# Misfits



## Harlequin (Dec 17, 2010)

OMFG

There have to be other Misfits fans here, there just have to be!! The latest episode was all like OMG and then the ending was like WTF and then the NEXT TIME was all AAAA!!!!!

; ;

_!!!!!!_


----------



## Tarvos (Dec 17, 2010)

I only know the band. Sorry.


----------



## Kinova (Dec 17, 2010)

CHRISTMAS SPECIAL EXCITEMENT

But yeah the last last episode was pretty great! Felt it was a bit daft when Curtis was all 'did I mention I'm lactose intolerant' after the milkman started his dairy inspired murder spree, but it made up for it later!  Especially Kelly's 'I'm dead!' part and Simon jumping in on the knife (he should stop jumping in front of people full stop really). Although! It's a shame that Alisha's explanation to him didn't happen.*

I don't generally watch stuff that's all VIOLENCE SEX SWEARS but superpowers and Nathan apparently make this good? I have no idea but yeah, Misfits. Hurry up Sunday.

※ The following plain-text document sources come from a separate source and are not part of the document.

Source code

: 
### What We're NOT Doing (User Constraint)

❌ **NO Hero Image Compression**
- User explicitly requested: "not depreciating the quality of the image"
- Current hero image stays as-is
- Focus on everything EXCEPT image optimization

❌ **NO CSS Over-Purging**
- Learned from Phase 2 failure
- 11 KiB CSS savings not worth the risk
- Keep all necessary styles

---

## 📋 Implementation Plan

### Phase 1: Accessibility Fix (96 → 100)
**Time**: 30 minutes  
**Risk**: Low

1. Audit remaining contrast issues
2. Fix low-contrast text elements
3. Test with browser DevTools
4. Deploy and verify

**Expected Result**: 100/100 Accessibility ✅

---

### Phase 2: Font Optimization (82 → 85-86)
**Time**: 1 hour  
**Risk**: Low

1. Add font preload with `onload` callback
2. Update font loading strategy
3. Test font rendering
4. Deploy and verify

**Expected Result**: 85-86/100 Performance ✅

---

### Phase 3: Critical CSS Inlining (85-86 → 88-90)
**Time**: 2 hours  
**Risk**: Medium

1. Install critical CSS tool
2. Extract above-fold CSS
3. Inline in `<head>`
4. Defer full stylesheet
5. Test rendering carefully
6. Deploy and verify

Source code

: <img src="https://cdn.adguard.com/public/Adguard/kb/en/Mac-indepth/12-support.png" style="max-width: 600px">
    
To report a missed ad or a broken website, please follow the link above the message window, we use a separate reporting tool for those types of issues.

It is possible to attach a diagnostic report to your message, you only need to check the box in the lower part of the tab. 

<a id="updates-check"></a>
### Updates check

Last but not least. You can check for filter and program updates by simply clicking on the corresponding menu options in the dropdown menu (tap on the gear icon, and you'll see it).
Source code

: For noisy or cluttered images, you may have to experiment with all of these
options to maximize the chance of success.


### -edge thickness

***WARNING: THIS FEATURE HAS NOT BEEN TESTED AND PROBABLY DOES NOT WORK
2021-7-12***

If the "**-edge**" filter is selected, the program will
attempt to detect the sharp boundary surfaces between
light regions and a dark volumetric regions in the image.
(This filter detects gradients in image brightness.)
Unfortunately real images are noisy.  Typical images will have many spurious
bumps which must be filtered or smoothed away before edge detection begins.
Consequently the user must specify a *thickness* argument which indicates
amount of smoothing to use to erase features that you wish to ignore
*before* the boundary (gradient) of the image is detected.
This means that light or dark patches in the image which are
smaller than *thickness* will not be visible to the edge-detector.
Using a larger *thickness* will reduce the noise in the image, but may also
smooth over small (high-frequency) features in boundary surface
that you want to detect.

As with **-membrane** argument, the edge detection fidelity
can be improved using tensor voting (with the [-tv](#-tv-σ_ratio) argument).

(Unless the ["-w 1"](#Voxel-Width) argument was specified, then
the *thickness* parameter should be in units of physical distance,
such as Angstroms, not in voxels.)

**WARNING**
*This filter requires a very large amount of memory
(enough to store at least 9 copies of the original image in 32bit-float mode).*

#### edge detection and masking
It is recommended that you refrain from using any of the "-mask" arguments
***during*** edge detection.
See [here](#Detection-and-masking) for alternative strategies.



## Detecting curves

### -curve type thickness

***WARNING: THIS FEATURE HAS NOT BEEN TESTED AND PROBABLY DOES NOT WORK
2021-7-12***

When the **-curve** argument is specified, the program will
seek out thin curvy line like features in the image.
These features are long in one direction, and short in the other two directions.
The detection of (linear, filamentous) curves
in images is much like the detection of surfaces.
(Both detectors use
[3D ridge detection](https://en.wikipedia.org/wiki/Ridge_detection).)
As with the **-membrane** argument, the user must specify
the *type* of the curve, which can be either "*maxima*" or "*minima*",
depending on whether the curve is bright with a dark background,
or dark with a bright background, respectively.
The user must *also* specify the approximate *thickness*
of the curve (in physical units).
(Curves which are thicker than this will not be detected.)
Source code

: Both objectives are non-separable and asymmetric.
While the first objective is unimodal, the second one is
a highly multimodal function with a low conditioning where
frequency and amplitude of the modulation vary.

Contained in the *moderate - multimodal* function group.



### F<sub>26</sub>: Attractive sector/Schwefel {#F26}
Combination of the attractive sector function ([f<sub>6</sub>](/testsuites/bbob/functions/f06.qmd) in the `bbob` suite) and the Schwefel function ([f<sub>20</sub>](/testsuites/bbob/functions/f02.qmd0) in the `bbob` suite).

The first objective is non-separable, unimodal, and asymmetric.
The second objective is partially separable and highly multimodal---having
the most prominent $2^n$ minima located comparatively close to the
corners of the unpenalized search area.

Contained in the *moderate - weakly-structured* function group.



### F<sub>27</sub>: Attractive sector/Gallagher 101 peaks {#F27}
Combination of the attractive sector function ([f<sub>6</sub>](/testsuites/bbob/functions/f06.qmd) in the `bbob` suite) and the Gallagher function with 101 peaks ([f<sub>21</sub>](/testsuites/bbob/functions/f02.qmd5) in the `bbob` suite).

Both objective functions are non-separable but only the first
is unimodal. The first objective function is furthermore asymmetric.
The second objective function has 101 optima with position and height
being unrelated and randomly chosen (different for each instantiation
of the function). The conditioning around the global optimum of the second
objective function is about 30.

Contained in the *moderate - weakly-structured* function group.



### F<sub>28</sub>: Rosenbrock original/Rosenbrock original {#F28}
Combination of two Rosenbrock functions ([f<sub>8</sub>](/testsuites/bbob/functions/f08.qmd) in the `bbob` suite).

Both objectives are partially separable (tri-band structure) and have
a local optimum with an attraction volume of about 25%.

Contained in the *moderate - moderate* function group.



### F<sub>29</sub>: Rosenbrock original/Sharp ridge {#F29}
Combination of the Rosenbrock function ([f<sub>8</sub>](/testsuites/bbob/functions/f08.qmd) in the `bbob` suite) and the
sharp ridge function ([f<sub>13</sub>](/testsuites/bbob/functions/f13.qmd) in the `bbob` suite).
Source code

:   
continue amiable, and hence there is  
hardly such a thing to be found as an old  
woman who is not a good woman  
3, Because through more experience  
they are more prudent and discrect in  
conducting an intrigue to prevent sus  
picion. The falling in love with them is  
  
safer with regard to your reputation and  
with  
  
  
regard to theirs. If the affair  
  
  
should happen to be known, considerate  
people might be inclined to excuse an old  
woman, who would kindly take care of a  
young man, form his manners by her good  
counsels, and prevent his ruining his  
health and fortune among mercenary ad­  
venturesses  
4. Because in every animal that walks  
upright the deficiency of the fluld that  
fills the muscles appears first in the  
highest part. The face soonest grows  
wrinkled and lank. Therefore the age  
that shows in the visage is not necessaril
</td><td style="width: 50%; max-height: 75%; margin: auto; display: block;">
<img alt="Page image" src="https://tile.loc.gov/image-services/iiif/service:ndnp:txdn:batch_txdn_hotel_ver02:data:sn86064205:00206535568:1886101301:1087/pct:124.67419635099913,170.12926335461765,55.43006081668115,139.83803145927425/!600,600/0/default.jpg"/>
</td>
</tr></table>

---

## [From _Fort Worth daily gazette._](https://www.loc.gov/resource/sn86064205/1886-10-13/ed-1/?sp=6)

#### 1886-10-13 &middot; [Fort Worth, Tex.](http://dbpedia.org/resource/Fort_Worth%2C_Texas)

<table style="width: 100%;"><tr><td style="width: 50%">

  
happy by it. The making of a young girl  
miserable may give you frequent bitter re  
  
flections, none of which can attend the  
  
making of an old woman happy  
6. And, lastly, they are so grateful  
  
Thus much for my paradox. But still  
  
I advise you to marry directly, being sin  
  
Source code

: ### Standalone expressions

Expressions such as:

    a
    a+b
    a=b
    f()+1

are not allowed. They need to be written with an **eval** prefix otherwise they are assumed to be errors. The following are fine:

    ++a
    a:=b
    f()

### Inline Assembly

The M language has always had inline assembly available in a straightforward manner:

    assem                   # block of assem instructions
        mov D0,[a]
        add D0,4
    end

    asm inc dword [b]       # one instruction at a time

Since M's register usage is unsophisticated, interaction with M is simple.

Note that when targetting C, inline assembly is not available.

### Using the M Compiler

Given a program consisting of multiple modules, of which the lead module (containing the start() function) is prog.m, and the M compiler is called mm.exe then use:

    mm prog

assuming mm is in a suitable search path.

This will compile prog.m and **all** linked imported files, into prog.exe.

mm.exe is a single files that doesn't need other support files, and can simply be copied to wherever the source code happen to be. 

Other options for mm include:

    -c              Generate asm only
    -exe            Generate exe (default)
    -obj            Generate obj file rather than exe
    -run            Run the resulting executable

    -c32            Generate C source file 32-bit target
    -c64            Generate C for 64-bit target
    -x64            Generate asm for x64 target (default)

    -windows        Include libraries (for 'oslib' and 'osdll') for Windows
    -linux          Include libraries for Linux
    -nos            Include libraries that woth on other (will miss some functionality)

*Edit post-christmas special: okay maybe it did? Or she told him afterwards anyway uhhh.


----------



## Sireafi (Feb 2, 2011)

Misfits is one of the best written shows I've ever seen. Last spring, I watched all of the first series within a day and I was upset I had to wait another year for the next series. Then the second series came on and I felt cheated by at how quickly those two months felt. That cliffhanger ending doesn't help at all.


----------



## MentheLapin (Feb 2, 2011)

I'm up to 2x02. I can safely say it is one of the best shows I've ever watched.

I don't watch that many shows to be honest


----------



## goldenquagsire (Feb 2, 2011)

I've watched one episode, the one where the Irish kid gets a psycho girlfriend. The show looks alright, like Heroes on a council estate, but I don't think I'll be watching the rest of the series.


----------